Effect of toyocamycin (TM) on the weights of saturated fat, fructose, and cholesterol (FFC) diet-fed mice.
Mice were fed either normal chow or FFC diet for 4 months. Each diet group was divided into TM and saline groups. Mice in the TM group received 0.25 mg/kg/day TM twice weekly for 2 weeks. (A) Weight changes over time in mice fed standard chow (control) or FFC-diet (B) The graph shows food intake before and after TM administration.
Fig 5.
Effect of toyocamycin (TM) treatment on hepatic steatosis in mice fed a saturated fat, fructose, and cholesterol (FFC) diet.
(A) Hematoxylin and eosin (original magnification, 200×) and (B) oil red O-stained sections of liver tissues (original magnification, 400×) from standard chow (control)- and FFC diet-fed mice, with and without TM treatment. The images were captured and analyzed using a fluorescence microscope (BZ-X700, Keyence). The data shown represent the results from three fields imaged from four animals from each treatment group.
Fig 6.
Serum levels of aspartate aminotransferase (AST), alanine aminotransferase (ALT), total cholesterol (T-cho), triglycerides (TGs), glucose (Glu), and HOMA-IR after toyocamycin (TM) administration.
Mice were fed a standard chow or a saturated fat, fructose, and cholesterol (FFC) diet and administered saline or TM. Plasma AST, ALT, T-chol, TG, and Glu levels were then measured.

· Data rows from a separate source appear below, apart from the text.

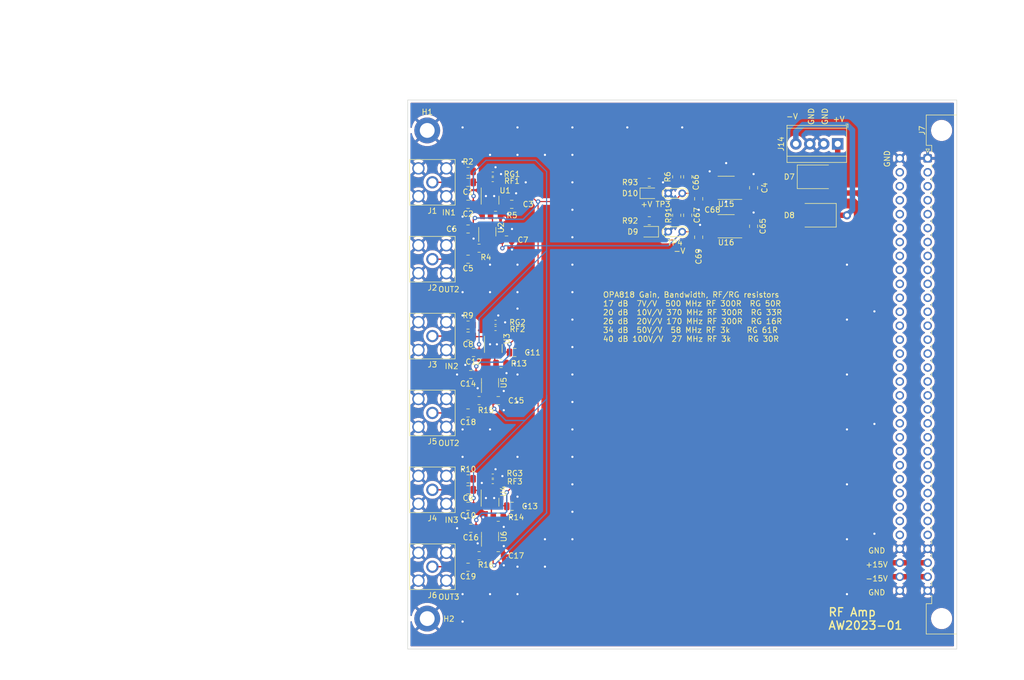
<source format=kicad_pcb>
(kicad_pcb
	(version 20241229)
	(generator "pcbnew")
	(generator_version "9.0")
	(general
		(thickness 1.6)
		(legacy_teardrops no)
	)
	(paper "A4")
	(title_block
		(title "Voltage Controlled Attenuator")
		(date "2022-11-27")
	)
	(layers
		(0 "F.Cu" signal)
		(2 "B.Cu" signal)
		(9 "F.Adhes" user "F.Adhesive")
		(11 "B.Adhes" user "B.Adhesive")
		(13 "F.Paste" user)
		(15 "B.Paste" user)
		(5 "F.SilkS" user "F.Silkscreen")
		(7 "B.SilkS" user "B.Silkscreen")
		(1 "F.Mask" user)
		(3 "B.Mask" user)
		(17 "Dwgs.User" user "User.Drawings")
		(19 "Cmts.User" user "User.Comments")
		(21 "Eco1.User" user "User.Eco1")
		(23 "Eco2.User" user "User.Eco2")
		(25 "Edge.Cuts" user)
		(27 "Margin" user)
		(31 "F.CrtYd" user "F.Courtyard")
		(29 "B.CrtYd" user "B.Courtyard")
		(35 "F.Fab" user)
		(33 "B.Fab" user)
		(39 "User.1" user)
		(41 "User.2" user)
		(43 "User.3" user)
		(45 "User.4" user)
		(47 "User.5" user)
		(49 "User.6" user)
		(51 "User.7" user)
		(53 "User.8" user)
		(55 "User.9" user)
	)
	(setup
		(stackup
			(layer "F.SilkS"
				(type "Top Silk Screen")
			)
			(layer "F.Paste"
				(type "Top Solder Paste")
			)
			(layer "F.Mask"
				(type "Top Solder Mask")
				(thickness 0.01)
			)
			(layer "F.Cu"
				(type "copper")
				(thickness 0.035)
			)
			(layer "dielectric 1"
				(type "core")
				(thickness 1.51)
				(material "FR4")
				(epsilon_r 4.5)
				(loss_tangent 0.02)
			)
			(layer "B.Cu"
				(type "copper")
				(thickness 0.035)
			)
			(layer "B.Mask"
				(type "Bottom Solder Mask")
				(thickness 0.01)
			)
			(layer "B.Paste"
				(type "Bottom Solder Paste")
			)
			(layer "B.SilkS"
				(type "Bottom Silk Screen")
			)
			(copper_finish "None")
			(dielectric_constraints no)
		)
		(pad_to_mask_clearance 0)
		(allow_soldermask_bridges_in_footprints no)
		(tenting front back)
		(pcbplotparams
			(layerselection 0x00000000_00000000_55555555_5755f5ff)
			(plot_on_all_layers_selection 0x00000000_00000000_00000000_00000000)
			(disableapertmacros no)
			(usegerberextensions no)
			(usegerberattributes yes)
			(usegerberadvancedattributes yes)
			(creategerberjobfile yes)
			(dashed_line_dash_ratio 12.000000)
			(dashed_line_gap_ratio 3.000000)
			(svgprecision 6)
			(plotframeref no)
			(mode 1)
			(useauxorigin no)
			(hpglpennumber 1)
			(hpglpenspeed 20)
			(hpglpendiameter 15.000000)
			(pdf_front_fp_property_popups yes)
			(pdf_back_fp_property_popups yes)
			(pdf_metadata yes)
			(pdf_single_document no)
			(dxfpolygonmode yes)
			(dxfimperialunits yes)
			(dxfusepcbnewfont yes)
			(psnegative no)
			(psa4output no)
			(plot_black_and_white yes)
			(sketchpadsonfab no)
			(plotpadnumbers no)
			(hidednponfab no)
			(sketchdnponfab yes)
			(crossoutdnponfab yes)
			(subtractmaskfromsilk no)
			(outputformat 1)
			(mirror no)
			(drillshape 0)
			(scaleselection 1)
			(outputdirectory "cam")
		)
	)
	(net 0 "")
	(net 1 "Net-(C1-Pad2)")
	(net 2 "+2.5V")
	(net 3 "-2.5V")
	(net 4 "Net-(C5-Pad1)")
	(net 5 "Net-(R5-Pad1)")
	(net 6 "Net-(C66-Pad1)")
	(net 7 "Net-(C67-Pad2)")
	(net 8 "Net-(RG1-Pad2)")
	(net 9 "+15V")
	(net 10 "-15V")
	(net 11 "Net-(D9-Pad2)")
	(net 12 "Net-(D10-Pad1)")
	(net 13 "Net-(C1-Pad1)")
	(net 14 "Net-(C5-Pad2)")
	(net 15 "Net-(RF1-Pad2)")
	(net 16 "Net-(R4-Pad1)")
	(net 17 "GND")
	(net 18 "unconnected-(U15-Pad5)")
	(net 19 "unconnected-(U16-Pad4)")
	(net 20 "unconnected-(U16-Pad7)")
	(net 21 "unconnected-(J7-Pada2)")
	(net 22 "unconnected-(J7-Pada3)")
	(net 23 "unconnected-(J7-Pada4)")
	(net 24 "unconnected-(J7-Pada5)")
	(net 25 "unconnected-(J7-Pada6)")
	(net 26 "unconnected-(J7-Pada7)")
	(net 27 "unconnected-(J7-Pada8)")
	(net 28 "unconnected-(J7-Pada9)")
	(net 29 "unconnected-(J7-Pada10)")
	(net 30 "unconnected-(J7-Pada11)")
	(net 31 "unconnected-(J7-Pada12)")
	(net 32 "unconnected-(J7-Pada13)")
	(net 33 "unconnected-(J7-Pada14)")
	(net 34 "unconnected-(J7-Pada15)")
	(net 35 "unconnected-(J7-Pada16)")
	(net 36 "unconnected-(J7-Pada17)")
	(net 37 "unconnected-(J7-Pada18)")
	(net 38 "unconnected-(J7-Pada19)")
	(net 39 "unconnected-(J7-Pada20)")
	(net 40 "unconnected-(J7-Pada21)")
	(net 41 "unconnected-(J7-Pada22)")
	(net 42 "unconnected-(J7-Pada23)")
	(net 43 "unconnected-(J7-Pada24)")
	(net 44 "unconnected-(J7-Pada25)")
	(net 45 "unconnected-(J7-Pada26)")
	(net 46 "unconnected-(J7-Pada27)")
	(net 47 "unconnected-(J7-Pada28)")
	(net 48 "unconnected-(J7-Padc2)")
	(net 49 "unconnected-(J7-Padc3)")
	(net 50 "unconnected-(J7-Padc4)")
	(net 51 "unconnected-(J7-Padc5)")
	(net 52 "unconnected-(J7-Padc6)")
	(net 53 "unconnected-(J7-Padc7)")
	(net 54 "unconnected-(J7-Padc8)")
	(net 55 "unconnected-(J7-Padc9)")
	(net 56 "unconnected-(J7-Padc10)")
	(net 57 "unconnected-(J7-Padc11)")
	(net 58 "unconnected-(J7-Padc12)")
	(net 59 "unconnected-(J7-Padc13)")
	(net 60 "unconnected-(J7-Padc14)")
	(net 61 "unconnected-(J7-Padc15)")
	(net 62 "unconnected-(J7-Padc16)")
	(net 63 "unconnected-(J7-Padc17)")
	(net 64 "unconnected-(J7-Padc18)")
	(net 65 "unconnected-(J7-Padc19)")
	(net 66 "unconnected-(J7-Padc20)")
	(net 67 "unconnected-(J7-Padc21)")
	(net 68 "unconnected-(J7-Padc22)")
	(net 69 "unconnected-(J7-Padc23)")
	(net 70 "unconnected-(J7-Padc24)")
	(net 71 "unconnected-(J7-Padc25)")
	(net 72 "unconnected-(J7-Padc26)")
	(net 73 "unconnected-(J7-Padc27)")
	(net 74 "unconnected-(J7-Padc28)")
	(net 75 "unconnected-(U1-Pad1)")
	(net 76 "unconnected-(U1-Pad6)")
	(net 77 "Net-(C8-Pad1)")
	(net 78 "Net-(C8-Pad2)")
	(net 79 "Net-(C9-Pad1)")
	(net 80 "Net-(C9-Pad2)")
	(net 81 "Net-(C18-Pad1)")
	(net 82 "Net-(C18-Pad2)")
	(net 83 "Net-(C19-Pad1)")
	(net 84 "Net-(C19-Pad2)")
	(net 85 "Net-(RF2-Pad1)")
	(net 86 "Net-(RF2-Pad2)")
	(net 87 "Net-(RF3-Pad1)")
	(net 88 "Net-(RF3-Pad2)")
	(net 89 "Net-(R13-Pad1)")
	(net 90 "Net-(R14-Pad1)")
	(net 91 "Net-(R15-Pad1)")
	(net 92 "Net-(R16-Pad1)")
	(net 93 "unconnected-(U3-Pad1)")
	(net 94 "unconnected-(U3-Pad6)")
	(net 95 "unconnected-(U4-Pad1)")
	(net 96 "unconnected-(U4-Pad6)")
	(net 97 "Net-(D7-Pad2)")
	(net 98 "Net-(D8-Pad1)")
	(footprint "Package_SO:MSOP-12-1EP_3x4mm_P0.65mm_EP1.65x2.85mm" (layer "F.Cu") (at 158 73 180))
	(footprint "Capacitor_SMD:C_0805_2012Metric" (layer "F.Cu") (at 111 107 180))
	(footprint "Capacitor_SMD:C_0805_2012Metric" (layer "F.Cu") (at 119.5 96))
	(footprint "Resistor_SMD:R_0805_2012Metric" (layer "F.Cu") (at 111 91 180))
	(footprint "Capacitor_SMD:C_0805_2012Metric" (layer "F.Cu") (at 112 96 180))
	(footprint "Resistor_SMD:R_0805_2012Metric" (layer "F.Cu") (at 116.5 126))
	(footprint "Resistor_SMD:R_0805_2012Metric" (layer "F.Cu") (at 113 77 180))
	(footprint "Connector_Coaxial:SMA_Amphenol_132203-12_Horizontal" (layer "F.Cu") (at 104.5 93 90))
	(footprint "Capacitor_SMD:C_0805_2012Metric" (layer "F.Cu") (at 111.5 100 180))
	(footprint "Package_SON:WSON-8-1EP_3x3mm_P0.5mm_EP1.45x2.4mm" (layer "F.Cu") (at 115 122.5 -90))
	(footprint "Capacitor_SMD:C_0805_2012Metric" (layer "F.Cu") (at 111 79 180))
	(footprint "Capacitor_SMD:C_0805_2012Metric" (layer "F.Cu") (at 111 124 180))
	(footprint "Capacitor_SMD:C_0805_2012Metric" (layer "F.Cu") (at 118.95 69))
	(footprint "LED_SMD:LED_0805_2012Metric" (layer "F.Cu") (at 144 74 180))
	(footprint "Connector_Coaxial:SMA_Amphenol_132203-12_Horizontal" (layer "F.Cu") (at 104.5 107 90))
	(footprint "Resistor_SMD:R_0402_1005Metric" (layer "F.Cu") (at 115.5 119.5))
	(footprint "Resistor_SMD:R_0805_2012Metric" (layer "F.Cu") (at 117 98))
	(footprint "Capacitor_SMD:C_0805_2012Metric" (layer "F.Cu") (at 111 65))
	(footprint "Capacitor_SMD:C_0805_2012Metric" (layer "F.Cu") (at 153 75 90))
	(footprint "Capacitor_SMD:C_0805_2012Metric" (layer "F.Cu") (at 111 121))
	(footprint "Resistor_SMD:R_0402_1005Metric" (layer "F.Cu") (at 115.5 118.5 180))
	(footprint "Capacitor_SMD:C_0805_2012Metric" (layer "F.Cu") (at 151 64 90))
	(footprint "Resistor_SMD:R_0402_1005Metric" (layer "F.Cu") (at 115.5 63.5 180))
	(footprint "Diode_SMD:D_SMB" (layer "F.Cu") (at 174.5 64))
	(footprint "Diode_SMD:D_SMB" (layer "F.Cu") (at 174.5 71 180))
	(footprint "Resistor_SMD:R_0805_2012Metric" (layer "F.Cu") (at 116 71))
	(footprint "Connector_DIN:DIN41612_C_2x32_Male_Horizontal_THT" (layer "F.Cu") (at 194.7 60.63 -90))
	(footprint "TerminalBlock_TE-Connectivity:TerminalBlock_TE_282834-4_1x04_P2.54mm_Horizontal" (layer "F.Cu") (at 178.315 58 180))
	(footprint "Capacitor_SMD:C_0805_2012Metric" (layer "F.Cu") (at 111 73.5 180))
	(footprint "Connector_Coaxial:SMA_Amphenol_132203-12_Horizontal" (layer "F.Cu") (at 104.5 135 90))
	(footprint "Connector_Coaxial:SMA_Amphenol_132203-12_Horizontal" (layer "F.Cu") (at 104.5 65 90))
	(footprint "Capacitor_SMD:C_0805_2012Metric" (layer "F.Cu") (at 119 124))
	(footprint "Capacitor_SMD:C_0805_2012Metric"
		(layer "F.Cu")
		(uuid "7dbb1b25-7726-4b2c-a636-095f6c1df7d6")
		(at 111.5 128 180)
		(descr "Capacitor SMD 0805 (2012 Metric), square (rectangular) end terminal, IPC_7351 nominal, (Body size source: IPC-SM-782 page 76, https://www.pcb-3d.com/wordpress/wp-content/uploads/ipc-sm-782a_amendment_1_and_2.pdf, https://docs.google.com/spreadsheets/d/1BsfQQcO9C6DZCsRaXUlFlo91Tg2WpOkGARC1WS5S8t0/edit?usp=sharing), generated with kicad-footprint-generator")
		(tags "capacitor")
		(property "Reference" "C16"
			(at 0 -1.68 0)
			(layer "F.SilkS")
			(uuid "ef33df24-4080-4bf7-9a99-80cddc6ddd4e")
			(effects
				(font
					(size 1 1)
					(thickness 0.15)
				)
			)
		)
		(property "Value" "100n"
			(at 0 1.68 0)
			(layer "F.Fab")
			(uuid "e567bf75-934b-400a-a897-f906331a6e3d")
			(effects
				(font
					(size 1 1)
					(thickness 0.15)
				)
			)
		)
		(property "Datasheet" ""
			(at 0 0 180)
			(unlocked yes)
			(layer "F.Fab")
			(hide yes)
			(uuid "1853ff71-4534-4719-ba2d-b947351b8844")
			(effects
				(font
					(size 1.27 1.27)
					(thickness 0.15)
				)
			)
		)
		(property "Description" ""
			(at 0 0 180)
			(unlocked yes)
			(layer "F.Fab")
			(hide yes)
			(uuid "a7dd312b-da0a-41dd-bf21-f31f902e9bf3")
			(effects
				(font
					(size 1.27 1.27)
					(thickness 0.15)
				)
			)
		)
		(path "/70d0cde0-0c0e-42b3-9c03-1ace0d64e883")
		(sheetfile "amp.kicad_sch")
		(attr smd)
		(fp_line
			(start -0.261252 0.735)
			(end 0.261252 0.735)
			(stroke
				(width 0.12)
				(type solid)
			)
			(layer "F.SilkS")
			(uuid "30096c79-3e8c-4985-abf2-490d70600c35")
		)
		(fp_line
			(start -0.261252 -0.735)
			(end 0.261252 -0.735)
			(stroke
				(width 0.12)
				(type solid)
			)
			(layer "F.SilkS")
			(uuid "4effa898-dbaa-4a6a-87b7-9bdb52e73245")
		)
		(fp_line
			(start 1.7 0.98)
			(end -1.7 0.98)
			(stroke
				(width 0.05)
				(type solid)
			)
			(layer "F.CrtYd")
			(uuid "67f008f1-7c32-4f91-a7dc-e73a8b824710")
		)
		(fp_line
			(start 1.7 -0.98)
			(end 1.7 0.98)
			(stroke
				(width 0.05)
				(type solid)
			)
			(layer "F.CrtYd")
			(uuid "054bda4c-e1ae-486a-a77c-27ecab605ba7")
		)
		(fp_line
			(start -1.7 0.98)
			(end -1.7 -0.98)
			(stroke
				(width 0.05)
				(type solid)
			)
			(layer "F.CrtYd")
			(uuid "6ea3ba39-4605-427d-b359-022e88e85662")
		)
		(fp_line
			(start -1.7 -0.98)
			(end 1.7 -0.98)
			(stroke
				(width 0.05)
				(type solid)
			)
			(layer "F.CrtYd")
			(uuid "f5dc1225-625b-4272-971c-fdd8c57cb1b1")
		)
		(fp_line
			(start 1 0.625)
			(end -1 0.625)
			(stroke
				(width 0.1)
				(type solid)
			)
			(layer "F.Fab")
			(uuid "c7f6e4d4-d099-495a-979a-21d003fb418a")
		)
		(fp_line
			(start 1 -0.625)
			(end 1 0.625)
			(stroke
				(width 0.1)
				(type solid)
			)
			(layer "F.Fab")
			(uuid "45ceedf1-0db2-4ddf-a0ec-7cd8fd822cec")
		)
		(fp_line
			(start -1 0.625)
			(end -1 -0.625)
			(stroke
				(width 0.1)
				(type solid)
			)
			(layer "F.Fab")
			(uuid "7d844705-50c2-4edc-b183-4147258bc752")
		)
		(fp_line
			(start -1 -0.625)
			(end 1 -0.625)
			(stroke
				(width 0.1)
				(type solid)
			)
			(layer "F.Fab")
			(uuid "adf969fe-de75-4484-add8-05493c9b3e6d")
		)
		(fp_text user "${REFERENCE}"
			(at 0 0 0)
			(layer "F.Fab")
			(uuid "128a9b4d-80e7-4d25-9e11-4ac7ad1e5fca")
			(effects
				(font
					(size 0.5 0.5)
					(thickness 0.08)
				)
			)
		)
		(pad "1" smd roundrect
			(at -0.95 0
... [961403 chars truncated]
</source>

HOMA-IR was also calculated. All the data are expressed as mean ± standard error (n = 3). * indicates P<0.05.
Fig 7.
Effect of toyocamycin (TM) on the expression of lipogenic genes in mice.
Mice were fed a standard chow or a saturated fat, fructose, and cholesterol (FFC) diet and administered saline or TM. FASN, SCD1, ACOX1, DGAT1, DGAT2, and SREBP1 mRNA expression levels were then measured by real-time polymerase chain reaction. Fold induction was determined by normalization to 18S. All the data are expressed as mean ± standard error (n = 3). * indicates P < 0.05. ACOX1: peroxisomal acyl-coenzyme A oxidase 1; DGAT: diglyceride acyltransferase; FASN: fatty acid synthase; SCD1: stearoyl-CoA desaturase-1; SREBP1: sterol regulatory element-binding protein 1; 18S: 18S rRNA.